A onda escocesa passou por Belo Horizonte. No jogo do Brasil contra a Escócia, fui comprar cerveja e não encontrei em dois bares que parei: “Os escoceses passaram por aqui?”, perguntei ao dono. Veio a resposta: “Não (risos), mas graças a Deus acabou tudo”, já recolhendo as mesas para se ligar na partida.
O Brasil passeou em campo goleando os escoceses. Antes sofremos contra o Marrocos e passamos sem dificuldades pelo Haiti.
Na fase 16 avos, o Brasil dominava as ações contra o Japão quando tomou um gol e sentiu. Na segunda etapa, a Seleção voltou a controlar o jogo. Empatou e virou aos cinquenta minutos. Ufa, foi um alívio. Esse jogo “valeu o ingresso” e a Copa para os brasileiros que estavam no estádio (a entrada mais barata custava R$ 14 mil) e os daqui. Eu perdi a linha e gritei na varanda do apartamento: “tchau, Japão, volta para casa”.
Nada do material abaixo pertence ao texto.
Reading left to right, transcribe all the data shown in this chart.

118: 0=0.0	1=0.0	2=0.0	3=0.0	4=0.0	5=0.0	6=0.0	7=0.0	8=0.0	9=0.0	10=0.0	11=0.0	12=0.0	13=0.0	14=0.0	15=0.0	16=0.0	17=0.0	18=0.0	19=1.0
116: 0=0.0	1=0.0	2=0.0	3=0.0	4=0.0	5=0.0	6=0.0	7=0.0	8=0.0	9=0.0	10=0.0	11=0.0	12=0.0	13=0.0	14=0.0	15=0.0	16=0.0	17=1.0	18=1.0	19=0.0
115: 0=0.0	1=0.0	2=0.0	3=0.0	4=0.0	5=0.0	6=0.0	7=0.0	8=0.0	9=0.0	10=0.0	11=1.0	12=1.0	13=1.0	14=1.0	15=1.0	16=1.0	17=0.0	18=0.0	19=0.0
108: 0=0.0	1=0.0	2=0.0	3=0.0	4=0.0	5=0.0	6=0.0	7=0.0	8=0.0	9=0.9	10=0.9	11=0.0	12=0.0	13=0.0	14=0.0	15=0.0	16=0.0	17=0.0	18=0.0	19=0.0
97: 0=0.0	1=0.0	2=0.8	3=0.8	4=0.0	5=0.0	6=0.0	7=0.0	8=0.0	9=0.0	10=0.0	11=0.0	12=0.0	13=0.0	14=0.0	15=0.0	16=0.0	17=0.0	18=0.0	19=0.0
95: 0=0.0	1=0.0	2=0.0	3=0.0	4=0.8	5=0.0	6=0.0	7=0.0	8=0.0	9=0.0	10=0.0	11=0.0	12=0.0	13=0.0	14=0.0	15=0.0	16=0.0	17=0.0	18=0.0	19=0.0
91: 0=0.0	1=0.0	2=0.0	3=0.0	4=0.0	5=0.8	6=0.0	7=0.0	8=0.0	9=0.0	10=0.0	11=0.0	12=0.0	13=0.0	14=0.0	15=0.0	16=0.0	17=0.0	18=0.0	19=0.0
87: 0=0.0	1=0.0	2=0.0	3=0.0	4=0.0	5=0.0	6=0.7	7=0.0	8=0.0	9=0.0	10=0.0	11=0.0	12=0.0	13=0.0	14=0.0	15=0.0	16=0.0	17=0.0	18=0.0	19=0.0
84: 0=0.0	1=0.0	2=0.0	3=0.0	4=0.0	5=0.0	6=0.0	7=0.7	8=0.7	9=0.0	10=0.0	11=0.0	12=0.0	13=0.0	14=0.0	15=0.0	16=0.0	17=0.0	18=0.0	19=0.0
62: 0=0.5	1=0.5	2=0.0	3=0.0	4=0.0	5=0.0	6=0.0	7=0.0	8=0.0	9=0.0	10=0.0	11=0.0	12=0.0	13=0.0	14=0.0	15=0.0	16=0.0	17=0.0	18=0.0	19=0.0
Nas oitavas de final, tomamos um vareio da Noruega e nos despedimos frustrados. Para falar a verdade, nem triste fiquei porque acho que todos sabiam que nossa Seleção era limitada.
Para o Brasil, começa um novo ciclo de quatro anos, com recomeço e renovação. Já que o “mister” é um dos melhores técnicos do mundo, chegou a hora de mostrar seu valor. Com R$ 6 milhões de salário mensal, o maior entre treinadores de todas as seleções, não há desculpa nem tolerância para fracassos.
O que ninguém esperava
Trump não sabia o que era cartão vermelho e pediu à Fifa que a expulsão de um jogador americano fosse revista. A Fifa atendeu e o atleta punido pode atuar na partida seguinte.
O juiz anulou um gol do Egito contra a Argentina, no que seria uma das jogadas mais geniais da Copa. O índice de pênaltis convertidos foi o pior em 60 anos. Somente 65% das cobranças balançaram as redes. Mérito para os goleiros que agora estudam os batedores. A Copa de 2026 é a maior em viradas. Até as semifinais foram 15. Uma delas, a do Brasil para cima do Japão.
Enquanto só Danilo, do Flamengo, voltou para o Brasil no voo da CBF, os jogadores noruegueses foram recebidos pelo Rei Haroldo V, que tocou os tambores na “remada viking”, acompanhada por milhares de torcedores em festa.
As bets invadiram as telas
Nunca os aplicativos e sites de apostas tiveram tanto destaque no planeta. Estima-se que movimentem 50 bilhões de dólares durante a Copa do Mundo. Impressionante.
Uma pesquisa do Procon de São Paulo revelou que 4 em cada 10 apostadores se endividam com as apostas. Alguns chegam a gastar até R$ 1 mil por mês, retirando o dinheiro que iria para alimentação e despesas de casa. Ainda segundo a pesquisa, 56,6% das pessoas se sentem influenciadas pelos artistas e jogadores que aparecem nos anúncios incentivando as apostas.
A Globo, SBT e CazéTV dominaram as transmissões das partidas apresentando publicidade de bets, mas a CazéTV inovou. O narrador, uma figura importante e com influência entre as crianças, jovens e adultos, já que transmite credibilidade, ensinou como e onde apostar durante a narração. Um absurdo completo.
Depois desse comportamento irresponsável e perigoso, que teve repercussão na classe política e sociedade civil, a CazéTV, um fenômeno da comunicação que não precisa de um canal nem de uma concessão, já que utiliza do YouTube em suas transmissões, voltou atrás e o narrador parou de incentivar as apostas.
Cabe à autoridade acompanhar a atuação das bets e colocar limites para que não haja abuso. De quem fatura milhões e milhões com apostas, o que se espera é bom senso e que cumpra a regra, sem tomar cartão vermelho.